Their analyses enabled a high-res picture to be obtained of testicles (from left): Dr. Sara Di Persio, Dr. Nina Neuhaus and Dr. Sandra Laurentino from the Centre of Reproductive Medicine, and Tobias Tekath from the Institute of Medical Informatics.

In the ejaculate of a healthy man there are millions of sperm; their formation depends on an efficient stem-cell system. However, in the case of men with cryptozoospermia – a reduced sperm count – there are fewer than 0.1 million sperm present. The natural fertilization of an egg cell is almost impossible with such a reduced count. The resulting diagnosis of “male infertility” is not only distressing for those involved – it also poses a challenge for the physicians treating them. A clear cause is to be found in only just under one-third of such diagnoses. What changes were exhibited by these patients’ testicular tissue – in which the sperm is formed by a differentiation of spermatogonial stem cells (spermatogonia) – was, up to now, very largely unknown. This was, above all, due to the lack of any technical possibilities of isolating and analysing the individual cell types.

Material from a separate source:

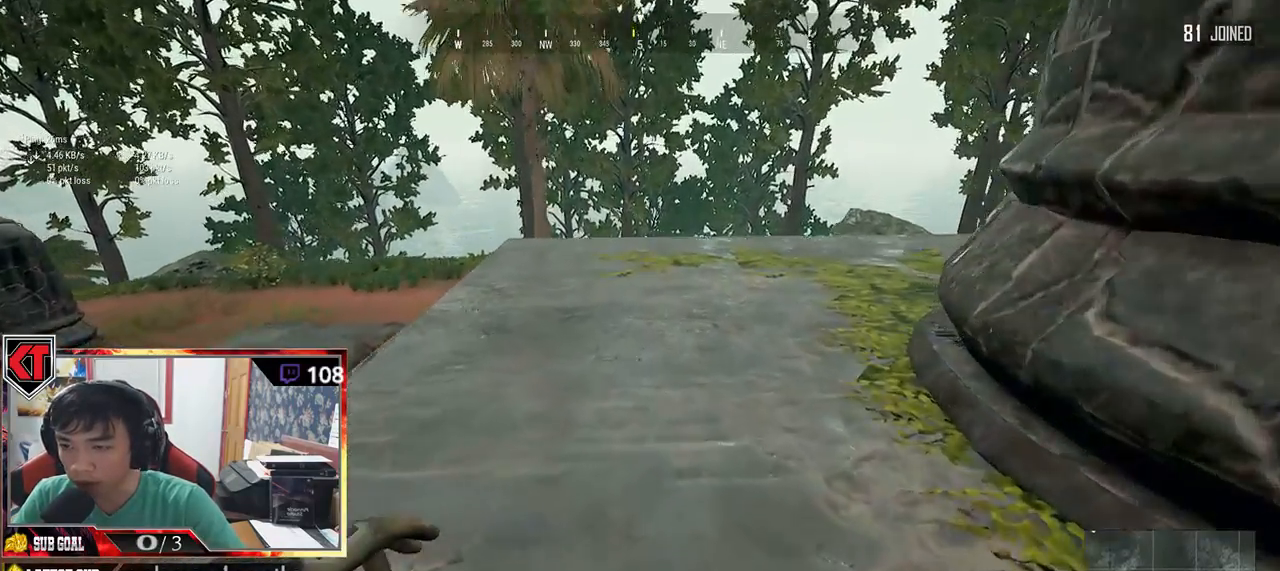
{"keys": ["w"], "mouse": [], "events": []}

For their studies, the Münster research team carried out an analysis of the gene expression of individual cells. So-called RNA sequencing allows the succession of nucleotides in the RNA (ribonucleic acid) to be defined, and in this way cell-specific features and changes in the expression of the genes examined can be detected. By analysing around 30,000 individual cells, the team obtained a clear picture of the spermatogonia. The special feature of the research is a bioinformatic analysis of the individual cells, in which thousands of cells from healthy testicular tissue were compared with those from patients with cryptozoospermia.

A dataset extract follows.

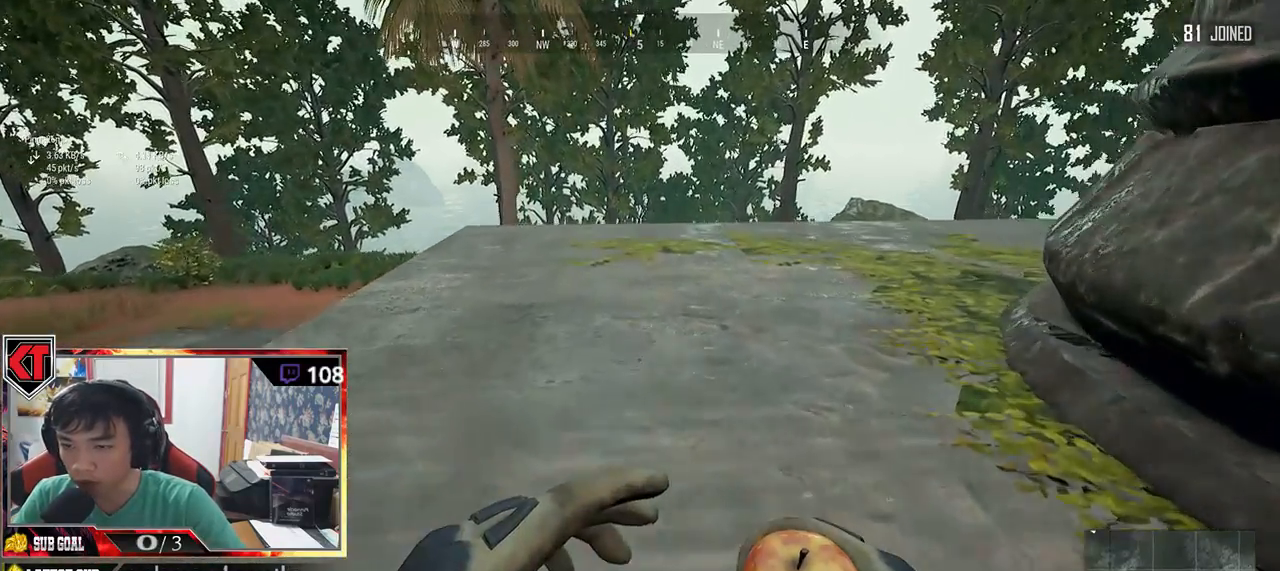
{"keys": ["w"], "mouse": [], "events": []}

“What surprised us,” says Neuhaus, “was the fact that in patients with cryptozoospermia, in comparison with healthy patients, the number of spermatogonia is unchanged. However, a change can be found in the reserve stem cells of the spermatogonia.” Under normal conditions, she says, the testicle sends around one-half of its spermatogonia into a ‘deep sleep’, so as to reactivate them if needed – in order to be able to restore sperm production and counteract any stem cell loss. In the case of any cryptozoospermia, the number of reserve stem cells is greatly reduced. The consequence of this, as assumed by the team, is explained by Dr. Laurentino thus: “The constant recruitment of reserve stem cells probably cannot be maintained indefinitely and may lead to a progressive qualitative and quantitative deterioration of sperm formation.”

By making it possible to gain a high-res picture of the testicles of infertile patients, the interdisciplinary study produced by the “Male Germ Cells” research team has revealed the dynamics behind the regulation of the spermatogonial stem cell system. As a result, the study has prepared the ground for a better diagnosis of previously unclarified cases of male infertility.